#### [EXERCISE BRIEF]
Print every record below exactly as it stands, but leave out the pictures.

(Camera calibration parameters)

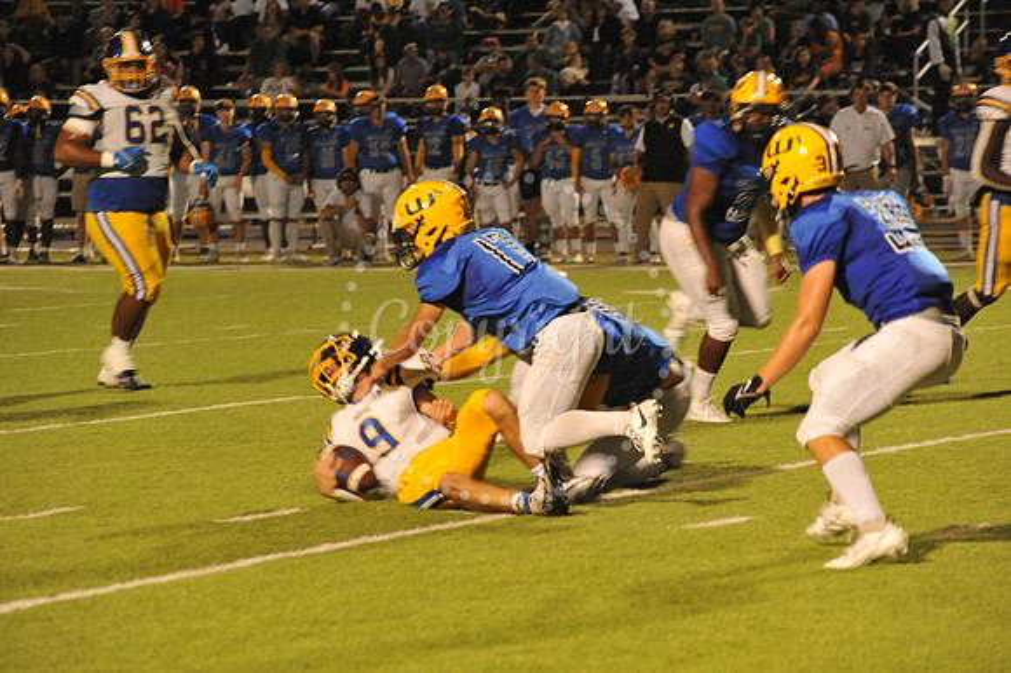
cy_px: 336
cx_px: 506
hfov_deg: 10.3
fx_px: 5613
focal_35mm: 200
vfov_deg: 6.9
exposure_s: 1/200
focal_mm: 200
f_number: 6.3
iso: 6400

#### [WRITTEN ANSWER]
cy_px: 336
cx_px: 506
hfov_deg: 10.3
fx_px: 5613
focal_35mm: 200
vfov_deg: 6.9
exposure_s: 1/200
focal_mm: 200
f_number: 6.3
iso: 6400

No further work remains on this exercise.